(Extracted data entries)
· · · · ·

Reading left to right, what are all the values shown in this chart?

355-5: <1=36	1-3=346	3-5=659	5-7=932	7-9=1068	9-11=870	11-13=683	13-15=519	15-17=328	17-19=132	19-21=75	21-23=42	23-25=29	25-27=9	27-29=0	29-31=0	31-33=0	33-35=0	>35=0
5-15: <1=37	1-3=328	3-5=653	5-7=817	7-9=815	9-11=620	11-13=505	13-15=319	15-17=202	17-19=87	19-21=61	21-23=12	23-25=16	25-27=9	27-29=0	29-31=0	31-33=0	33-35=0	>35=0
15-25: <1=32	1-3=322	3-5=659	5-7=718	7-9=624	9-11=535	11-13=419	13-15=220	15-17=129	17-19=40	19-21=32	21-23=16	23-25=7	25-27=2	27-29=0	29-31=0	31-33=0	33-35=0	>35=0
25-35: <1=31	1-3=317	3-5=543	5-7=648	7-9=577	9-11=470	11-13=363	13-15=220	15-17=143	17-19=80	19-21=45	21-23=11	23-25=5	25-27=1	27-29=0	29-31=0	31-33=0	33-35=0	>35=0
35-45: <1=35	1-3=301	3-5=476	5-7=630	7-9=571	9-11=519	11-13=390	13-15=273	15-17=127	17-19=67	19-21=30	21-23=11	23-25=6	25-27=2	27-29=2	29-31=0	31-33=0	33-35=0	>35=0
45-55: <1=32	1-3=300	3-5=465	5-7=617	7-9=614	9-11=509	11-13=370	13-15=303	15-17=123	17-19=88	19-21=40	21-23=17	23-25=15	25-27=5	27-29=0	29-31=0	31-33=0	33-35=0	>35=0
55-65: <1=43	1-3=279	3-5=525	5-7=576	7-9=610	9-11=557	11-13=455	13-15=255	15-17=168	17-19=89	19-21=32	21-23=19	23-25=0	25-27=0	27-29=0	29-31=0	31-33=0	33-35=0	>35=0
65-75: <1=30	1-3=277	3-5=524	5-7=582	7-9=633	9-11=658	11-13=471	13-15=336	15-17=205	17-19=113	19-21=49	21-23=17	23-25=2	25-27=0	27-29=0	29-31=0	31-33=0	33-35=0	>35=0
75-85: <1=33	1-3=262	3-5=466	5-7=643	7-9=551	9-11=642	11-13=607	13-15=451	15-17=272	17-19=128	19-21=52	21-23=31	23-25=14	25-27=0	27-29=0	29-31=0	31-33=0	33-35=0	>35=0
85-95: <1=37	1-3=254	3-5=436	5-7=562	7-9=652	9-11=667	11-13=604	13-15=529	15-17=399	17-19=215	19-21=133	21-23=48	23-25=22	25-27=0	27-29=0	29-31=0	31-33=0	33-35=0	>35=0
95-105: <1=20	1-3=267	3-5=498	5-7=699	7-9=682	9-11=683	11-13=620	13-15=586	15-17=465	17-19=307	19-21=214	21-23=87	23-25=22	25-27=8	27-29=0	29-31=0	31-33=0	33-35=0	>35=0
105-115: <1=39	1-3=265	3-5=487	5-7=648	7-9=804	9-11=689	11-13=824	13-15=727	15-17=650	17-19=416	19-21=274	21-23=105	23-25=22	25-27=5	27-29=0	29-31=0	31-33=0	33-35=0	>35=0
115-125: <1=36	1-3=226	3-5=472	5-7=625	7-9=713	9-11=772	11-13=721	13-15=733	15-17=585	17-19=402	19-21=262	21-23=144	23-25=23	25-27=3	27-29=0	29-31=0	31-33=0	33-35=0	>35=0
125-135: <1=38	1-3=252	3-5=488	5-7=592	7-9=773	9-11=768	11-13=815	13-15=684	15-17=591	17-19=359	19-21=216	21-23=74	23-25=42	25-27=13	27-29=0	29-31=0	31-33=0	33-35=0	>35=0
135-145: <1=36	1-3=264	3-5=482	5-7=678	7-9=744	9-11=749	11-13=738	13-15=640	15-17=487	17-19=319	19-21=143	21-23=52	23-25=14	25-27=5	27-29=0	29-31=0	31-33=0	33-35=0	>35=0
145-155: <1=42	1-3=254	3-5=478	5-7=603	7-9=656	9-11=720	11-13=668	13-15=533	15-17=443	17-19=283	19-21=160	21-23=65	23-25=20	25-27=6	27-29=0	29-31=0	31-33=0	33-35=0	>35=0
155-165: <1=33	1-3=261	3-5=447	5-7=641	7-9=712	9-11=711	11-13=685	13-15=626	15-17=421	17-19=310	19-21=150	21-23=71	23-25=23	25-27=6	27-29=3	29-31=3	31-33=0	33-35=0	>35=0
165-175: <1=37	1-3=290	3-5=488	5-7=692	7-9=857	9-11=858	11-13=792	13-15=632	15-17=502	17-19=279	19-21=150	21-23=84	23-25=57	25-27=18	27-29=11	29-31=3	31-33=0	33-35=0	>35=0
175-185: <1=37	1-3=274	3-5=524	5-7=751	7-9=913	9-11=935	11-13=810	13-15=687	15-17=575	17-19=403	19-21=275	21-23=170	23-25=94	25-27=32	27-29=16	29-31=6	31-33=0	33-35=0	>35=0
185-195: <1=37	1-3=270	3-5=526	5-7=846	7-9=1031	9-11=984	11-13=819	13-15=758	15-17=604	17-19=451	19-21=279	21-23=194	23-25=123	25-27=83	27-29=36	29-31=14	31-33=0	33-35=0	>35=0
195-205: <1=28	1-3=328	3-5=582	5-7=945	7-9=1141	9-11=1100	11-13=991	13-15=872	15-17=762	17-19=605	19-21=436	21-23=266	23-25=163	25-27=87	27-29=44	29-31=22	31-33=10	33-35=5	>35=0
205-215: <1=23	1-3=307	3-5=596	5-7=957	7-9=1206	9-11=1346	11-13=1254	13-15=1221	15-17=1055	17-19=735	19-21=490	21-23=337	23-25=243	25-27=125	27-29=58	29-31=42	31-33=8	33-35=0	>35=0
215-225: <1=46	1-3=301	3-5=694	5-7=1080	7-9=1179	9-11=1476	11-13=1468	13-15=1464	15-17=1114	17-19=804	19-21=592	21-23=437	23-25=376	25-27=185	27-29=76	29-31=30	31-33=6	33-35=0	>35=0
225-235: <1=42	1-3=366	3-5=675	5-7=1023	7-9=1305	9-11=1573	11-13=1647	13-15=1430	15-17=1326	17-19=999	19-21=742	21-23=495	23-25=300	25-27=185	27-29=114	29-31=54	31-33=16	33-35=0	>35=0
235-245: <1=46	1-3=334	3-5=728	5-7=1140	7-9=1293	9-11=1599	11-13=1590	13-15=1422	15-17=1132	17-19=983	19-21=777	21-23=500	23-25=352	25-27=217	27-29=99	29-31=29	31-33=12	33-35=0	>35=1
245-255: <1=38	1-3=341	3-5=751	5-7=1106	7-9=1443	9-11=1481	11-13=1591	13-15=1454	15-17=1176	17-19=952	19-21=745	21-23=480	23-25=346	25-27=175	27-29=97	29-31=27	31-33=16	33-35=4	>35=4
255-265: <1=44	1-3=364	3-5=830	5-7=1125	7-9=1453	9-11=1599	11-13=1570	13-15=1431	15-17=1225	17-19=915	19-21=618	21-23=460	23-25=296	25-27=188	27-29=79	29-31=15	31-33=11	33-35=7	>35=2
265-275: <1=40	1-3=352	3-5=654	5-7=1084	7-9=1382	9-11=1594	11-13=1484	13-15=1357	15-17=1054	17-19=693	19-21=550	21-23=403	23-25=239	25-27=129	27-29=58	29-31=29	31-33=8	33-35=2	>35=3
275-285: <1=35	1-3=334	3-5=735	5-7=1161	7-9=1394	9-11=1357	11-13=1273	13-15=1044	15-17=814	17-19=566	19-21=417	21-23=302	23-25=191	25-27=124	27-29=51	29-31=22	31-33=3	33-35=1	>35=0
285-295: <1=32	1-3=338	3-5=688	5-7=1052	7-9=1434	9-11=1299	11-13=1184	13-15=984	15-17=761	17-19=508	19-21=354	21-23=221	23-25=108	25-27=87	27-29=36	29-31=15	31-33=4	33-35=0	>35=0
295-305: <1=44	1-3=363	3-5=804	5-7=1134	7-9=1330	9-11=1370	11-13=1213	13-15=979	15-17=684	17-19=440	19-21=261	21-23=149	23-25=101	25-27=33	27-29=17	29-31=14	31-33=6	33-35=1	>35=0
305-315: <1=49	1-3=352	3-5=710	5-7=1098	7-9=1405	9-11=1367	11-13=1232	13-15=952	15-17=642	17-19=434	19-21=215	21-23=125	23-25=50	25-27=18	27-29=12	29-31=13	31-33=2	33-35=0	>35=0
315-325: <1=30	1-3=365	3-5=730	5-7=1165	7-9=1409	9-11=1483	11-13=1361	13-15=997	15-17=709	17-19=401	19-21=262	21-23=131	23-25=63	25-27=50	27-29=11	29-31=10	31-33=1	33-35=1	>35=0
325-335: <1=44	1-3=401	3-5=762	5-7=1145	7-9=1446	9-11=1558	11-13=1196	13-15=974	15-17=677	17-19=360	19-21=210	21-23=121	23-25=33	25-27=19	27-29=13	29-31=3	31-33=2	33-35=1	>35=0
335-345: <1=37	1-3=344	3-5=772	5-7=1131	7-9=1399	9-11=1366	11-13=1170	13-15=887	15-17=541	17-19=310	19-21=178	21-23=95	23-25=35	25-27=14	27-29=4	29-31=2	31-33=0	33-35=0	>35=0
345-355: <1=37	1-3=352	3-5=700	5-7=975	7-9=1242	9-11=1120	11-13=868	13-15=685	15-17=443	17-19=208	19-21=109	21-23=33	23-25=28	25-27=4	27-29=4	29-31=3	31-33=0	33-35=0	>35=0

· · · · ·

- **Task to complete**: State how many lines of the data above contain the string "shown". Give only the number.

- **Answer section**: 1